As for my friends I definitely felt he was out of line there. But he did acknowledge that he came 'late to the party' (I've known Eugene and Sally longer) and knows I don't agree with his viewpoint. He met Eugene once and I will admit Eugene didn't exactly make a good first impression. Basically Eugene was preoccupied playing backgammon on his phone instead of our conversation. I tried non verbally to tell Eugene to put his phone away but of course he wasn't having it.
I shared with Jose in the past some of the difficulties Eugene was having at his last job with certain folks. He did wind up finding another gig with another university and thankfully other than moving halfway across the state he doesn't have to relocate. Jose basically told me that Eugene is rude and arrogant and that he could see why he's having problems with his job.
He never even met Sally but I did confide to him about her losing her job and how I've been helping her financially over the years whenever she asks. It's not like I'm rich or anything but if she needs extra to pay her phone bill or gas or need groceries and I have a little bit extra, I've given it to her.

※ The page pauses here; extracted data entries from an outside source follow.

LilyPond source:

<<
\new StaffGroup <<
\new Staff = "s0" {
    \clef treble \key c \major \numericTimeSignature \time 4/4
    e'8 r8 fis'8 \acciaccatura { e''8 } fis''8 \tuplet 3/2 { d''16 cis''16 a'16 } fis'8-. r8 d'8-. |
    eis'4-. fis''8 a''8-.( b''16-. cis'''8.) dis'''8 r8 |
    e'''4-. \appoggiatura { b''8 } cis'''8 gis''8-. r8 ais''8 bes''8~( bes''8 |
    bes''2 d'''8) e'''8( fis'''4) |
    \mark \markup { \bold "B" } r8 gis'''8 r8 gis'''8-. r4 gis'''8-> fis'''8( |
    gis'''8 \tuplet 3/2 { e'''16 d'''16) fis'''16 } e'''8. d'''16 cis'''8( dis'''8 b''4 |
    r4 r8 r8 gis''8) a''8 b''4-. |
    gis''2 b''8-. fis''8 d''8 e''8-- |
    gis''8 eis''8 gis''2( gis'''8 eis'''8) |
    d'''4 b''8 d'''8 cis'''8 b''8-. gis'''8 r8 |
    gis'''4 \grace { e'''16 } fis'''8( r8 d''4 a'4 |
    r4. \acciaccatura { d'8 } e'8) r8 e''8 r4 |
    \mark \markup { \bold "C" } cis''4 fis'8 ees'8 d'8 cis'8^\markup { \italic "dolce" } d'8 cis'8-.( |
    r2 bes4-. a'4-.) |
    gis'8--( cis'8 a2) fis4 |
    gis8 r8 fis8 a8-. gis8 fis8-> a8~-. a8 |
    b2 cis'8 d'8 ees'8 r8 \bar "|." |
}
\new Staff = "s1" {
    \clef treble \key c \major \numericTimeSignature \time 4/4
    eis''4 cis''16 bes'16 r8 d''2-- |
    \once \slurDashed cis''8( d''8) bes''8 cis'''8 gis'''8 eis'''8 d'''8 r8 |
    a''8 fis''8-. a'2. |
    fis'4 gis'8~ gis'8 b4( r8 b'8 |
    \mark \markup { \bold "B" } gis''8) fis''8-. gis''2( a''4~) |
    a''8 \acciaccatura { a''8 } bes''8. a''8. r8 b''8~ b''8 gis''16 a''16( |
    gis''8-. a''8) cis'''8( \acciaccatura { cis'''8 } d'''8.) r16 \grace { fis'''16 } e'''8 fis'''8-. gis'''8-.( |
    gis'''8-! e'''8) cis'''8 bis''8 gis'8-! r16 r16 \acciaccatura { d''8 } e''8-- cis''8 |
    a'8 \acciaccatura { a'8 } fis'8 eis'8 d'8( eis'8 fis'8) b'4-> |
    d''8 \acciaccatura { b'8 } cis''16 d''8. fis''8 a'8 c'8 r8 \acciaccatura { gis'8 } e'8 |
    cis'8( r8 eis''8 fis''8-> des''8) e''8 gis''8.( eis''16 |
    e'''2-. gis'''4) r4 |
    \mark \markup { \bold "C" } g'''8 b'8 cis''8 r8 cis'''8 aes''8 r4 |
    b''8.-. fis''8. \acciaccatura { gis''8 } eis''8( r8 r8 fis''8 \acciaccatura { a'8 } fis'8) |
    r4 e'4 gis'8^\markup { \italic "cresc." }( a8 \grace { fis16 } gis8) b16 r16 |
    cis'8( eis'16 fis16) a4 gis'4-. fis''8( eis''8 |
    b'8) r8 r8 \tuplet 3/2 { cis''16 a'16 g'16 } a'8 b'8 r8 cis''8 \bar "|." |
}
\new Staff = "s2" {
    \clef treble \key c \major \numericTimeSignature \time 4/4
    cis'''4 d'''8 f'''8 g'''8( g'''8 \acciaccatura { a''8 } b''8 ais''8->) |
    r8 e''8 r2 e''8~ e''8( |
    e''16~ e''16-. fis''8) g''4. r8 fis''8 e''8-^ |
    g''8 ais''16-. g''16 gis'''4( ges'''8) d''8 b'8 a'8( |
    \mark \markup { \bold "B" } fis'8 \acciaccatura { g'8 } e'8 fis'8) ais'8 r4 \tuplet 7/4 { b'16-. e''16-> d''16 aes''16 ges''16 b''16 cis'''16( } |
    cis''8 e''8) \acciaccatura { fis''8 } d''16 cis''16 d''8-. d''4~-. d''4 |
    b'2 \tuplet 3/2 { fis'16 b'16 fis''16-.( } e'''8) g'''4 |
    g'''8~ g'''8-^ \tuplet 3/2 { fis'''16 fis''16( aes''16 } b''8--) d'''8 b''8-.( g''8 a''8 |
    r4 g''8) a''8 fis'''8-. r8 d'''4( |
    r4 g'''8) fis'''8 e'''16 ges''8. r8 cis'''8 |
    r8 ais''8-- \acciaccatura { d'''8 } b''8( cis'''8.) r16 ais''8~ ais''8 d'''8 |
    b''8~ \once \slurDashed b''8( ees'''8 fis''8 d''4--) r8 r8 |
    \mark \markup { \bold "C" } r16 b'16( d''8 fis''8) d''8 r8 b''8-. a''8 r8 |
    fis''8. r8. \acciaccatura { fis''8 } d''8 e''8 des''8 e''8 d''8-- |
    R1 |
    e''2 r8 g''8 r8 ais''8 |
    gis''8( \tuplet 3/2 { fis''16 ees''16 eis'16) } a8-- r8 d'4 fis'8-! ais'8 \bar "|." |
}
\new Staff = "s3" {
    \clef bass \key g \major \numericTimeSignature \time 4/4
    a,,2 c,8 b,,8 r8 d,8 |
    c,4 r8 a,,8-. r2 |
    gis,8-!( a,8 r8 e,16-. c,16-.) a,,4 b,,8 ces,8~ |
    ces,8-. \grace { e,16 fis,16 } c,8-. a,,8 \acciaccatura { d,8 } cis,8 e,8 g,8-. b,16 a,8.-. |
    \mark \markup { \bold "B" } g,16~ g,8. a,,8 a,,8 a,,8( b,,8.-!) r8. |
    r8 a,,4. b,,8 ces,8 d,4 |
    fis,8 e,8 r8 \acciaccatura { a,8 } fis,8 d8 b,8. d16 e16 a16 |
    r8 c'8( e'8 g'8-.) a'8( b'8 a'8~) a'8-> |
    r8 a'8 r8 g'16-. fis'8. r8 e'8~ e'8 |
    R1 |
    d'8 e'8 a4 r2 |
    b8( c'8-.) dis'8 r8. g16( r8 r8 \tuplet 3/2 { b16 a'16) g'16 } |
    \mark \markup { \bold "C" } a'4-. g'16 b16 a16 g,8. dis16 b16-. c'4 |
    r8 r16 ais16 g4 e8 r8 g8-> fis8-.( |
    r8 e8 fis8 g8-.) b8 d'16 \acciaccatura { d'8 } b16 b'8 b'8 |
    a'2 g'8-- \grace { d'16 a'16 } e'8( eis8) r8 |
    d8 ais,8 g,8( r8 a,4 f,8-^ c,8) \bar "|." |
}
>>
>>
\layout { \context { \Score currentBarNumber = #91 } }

I've known Sally for over 17 years and for him to come along and say that she's taking advantage of me is an insult to me. I have told Sally a few times that I couldn't help her at certain times but just gave when I could. It's not like I've been giving money to her left and right.
I was dismayed that he had to drag my friends into his fight with me when I'm the one he had an issue with. I could've easily said some things about his "so-called" friends who are more like acquaintances. Honestly other than this one nice lesbian couple who I think are genuine from my brief interactions with them, I feel like the rest of his posse are only there for what they can do for each other.
Jose's forever telling me about all these weddings (he's goes to at least 5-6 weddings a year...so at least 12 in the two years I've known him) he goes to and how he's always buying gifts for them and how they're always having gatherings at these swanky mansions and locations. I feel like if any of them were to ever fall into hard times (like Sally did), that they would slowly drift themselves out of his life and he would drift from them as well. Basically not take the calls or call back when they know that person won't answer and say 'I'm sorry.' But of course I don't really know his so-called friends like that. Though I can infer that would happen from how he treated me. But I would never say anything like that to him because that's rude and disrespectful and I don't have any history with his "business acquaintances". But yet he chose to do that to me.
So basically he told me to have a nice life as I left his place. When I got back home I read his email on the computer and decided to write my response to him.
I expressed how disappointed I was that he chose to end whatever it was we had. I told him that I wished I had stuck with my first instinct and not chose 'Magic Mike'. However I added that maybe it was meant to happen like it did. I truly believe that some things are meant to happen and if it wasn't 'Magic Mike', he would've found some other reason to end it. Clearly he was looking to get out.
Whatever it was we had I did appreciate having him in my life. Like I said before he offered me an additional perspective on things and even if I didn't follow his advice or do things as he wanted, I ultimately appreciated having him in my life.
I was sad at that time but I didn't cry. The funny thing is that I kinda went through several phases to get over him. First phase I was in denial. Pretty much I was in denial the entire time he was giving his reasons for ending whatever it was we had. Then I was sad for my loss, which I expressed in my email. Then I had the angry phase (which I kinda am having again as I write this) like who the fuck does he think he is. What a selfish prick he is. But now I've come to the acceptance part.
I'm reminded of this quote. I don't even know where it comes from.
"People always come into your life for a REASON, a SEASON, or a LIFETIME."
I'll choose to remember the positive SEASONs that Jose and I had. Even though I think ultimately he made a mistake, he has to live with it, not me.